Taylor Hall’s recent point scoring streak of 20 games opened a lot of eyes around the NHL. The question is, has he opened them enough to get into the Hart Memorial Trophy conversation? Either way, from humble and unspectacular pro beginnings, Hall’s recent surge is worthy of that kind of attention.
Expectations were rightfully high when the Edmonton Oilers selected Calgary born Taylor Strba Hall with the first pick in the 2010 NHL draft. Although there was some debate about whether he or number two pick Tyler Seguin (to the Boston Bruins) would go first, it was pretty much a consensus that the Oilers landed a franchise-changing player.
The team had missed the playoffs four straight years before drafting Hall, but things seemed certain to change. Surprisingly, they did not. The drought continued in all six of his seasons in Edmonton. He didn’t play bad enough to be considered a bust but nobody saw this coming and his departure seemed imminent.
On June 29, 2016, Hall was traded to the New Jersey Devils. The Devils had also missed the playoffs four consecutive years before acquiring Hall. As a quirky side note, both Edmonton and New Jersey missed the playoffs, then lost in the Stanley Cup finals and then missed the playoffs four straight years, before acquiring the talented left wing. But I digress.
So what went so wrong in Edmonton? By the numbers, Hall was steady but never reached greatness. He averaged 63.5 games in his six seasons with 22 goals and 32.7 assists. The problem was the big zero in playoff games.
It was further compounded by expectations that, looking back, may have been unreasonable. The five forwards who were selected number one prior to Hall were Alexander Ovechkin, Sidney Crosby, Patrick Kane, Steven Stamkos and John Tavares. Those are tough acts to follow. The Oilers then had the number one pick the next two years, adding Ryan Nugent-Hopkins and Nail Yakupov.

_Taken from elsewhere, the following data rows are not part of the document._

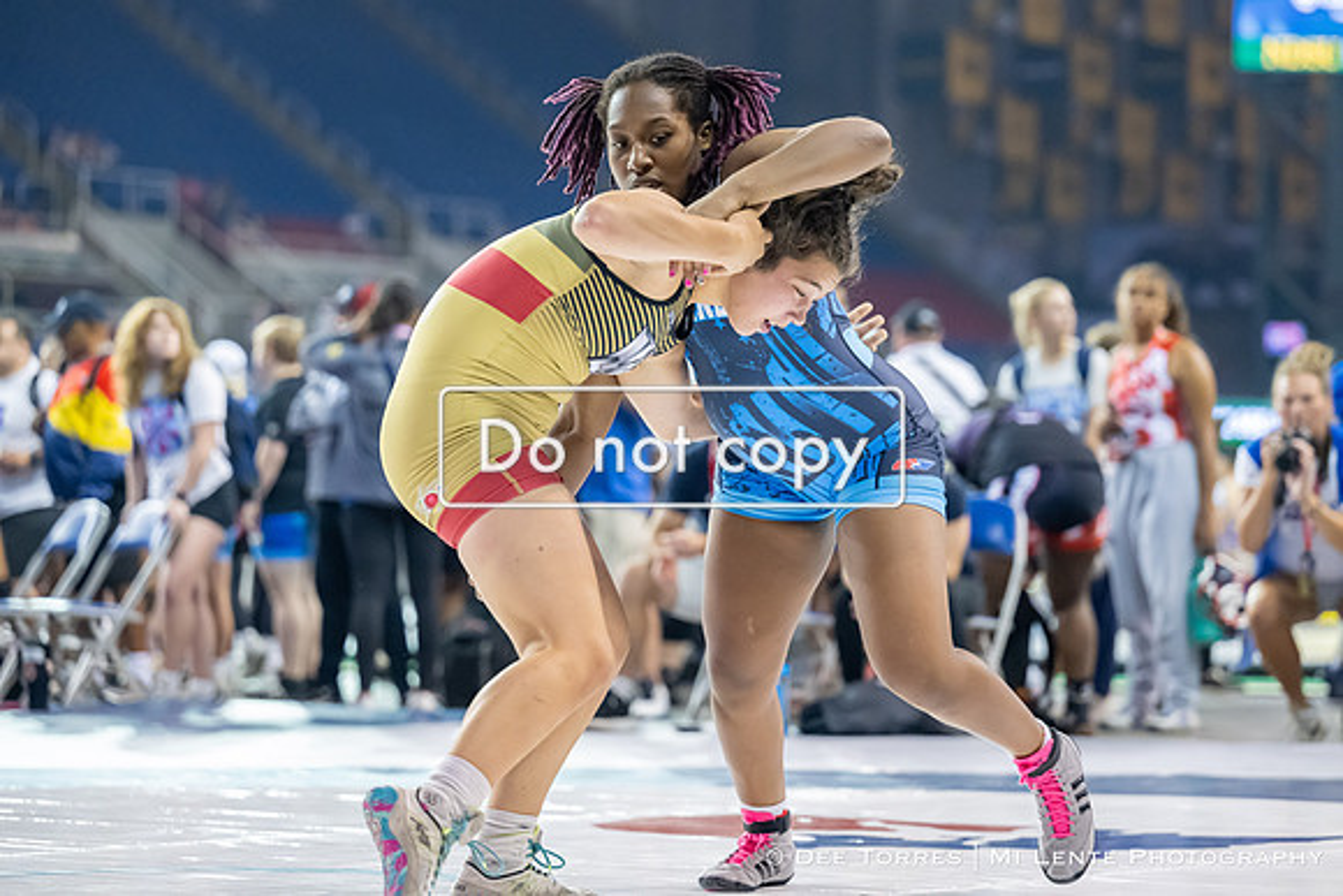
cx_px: 697
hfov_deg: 17.1
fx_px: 4478
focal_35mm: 120
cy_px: 407
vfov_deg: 11.4
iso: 5600
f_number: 2.8
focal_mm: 110
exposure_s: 1/800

With this influx of talent, it was easy to overhype this team. Unfortunately, none of the kids panned out to an elite level and it was Hall who took the fall.
The theme continued in Jersey where he had a solid season of 20 goals and 33 assists, while missing another playoff season. Now in year two as a Devil, the 26-year-old veteran may finally be hitting his stride. His play has been a key ingredient as the Devils battle toward what seems like a certain playoff berth. They just added the speedy Michael Grabner in a trade with the New York Rangers to bolster their scoring. It’s been a while since the Devils were buyers at the trade deadline and they have Taylor Hall to thank.
Is league MVP a little too lofty at this point? Perhaps, but depending how he finishes, it certainly is not an unreasonable notion. Aside from his point scoring streak, which is a testimony to his consistency, he is headed for career highs in both goals and assists. At 26 and 38 respectively, these are not Nikita Kucherov kinds of numbers, but the value he brings to this Devil team cannot be measured by stats alone. When he does not score a point, the Devils have won 4 out of 15 games (4-7-4). In the five games he missed, they went 1-3-1. Their 26-12-3 record when he does score is remarkable.
Elite players carry teams in this manner and he is clearly the driving force behind the resurgent Devils. He appears to be headed toward his first playoff experience. This is where great players can be humbled or where legends can be made. Chances are that Hall will fall somewhere in between, but for a classy guy who has quietly paid his dues, I expect the long awaited spotlight to shine brightly on him. It is well deserved and may well be worth the wait.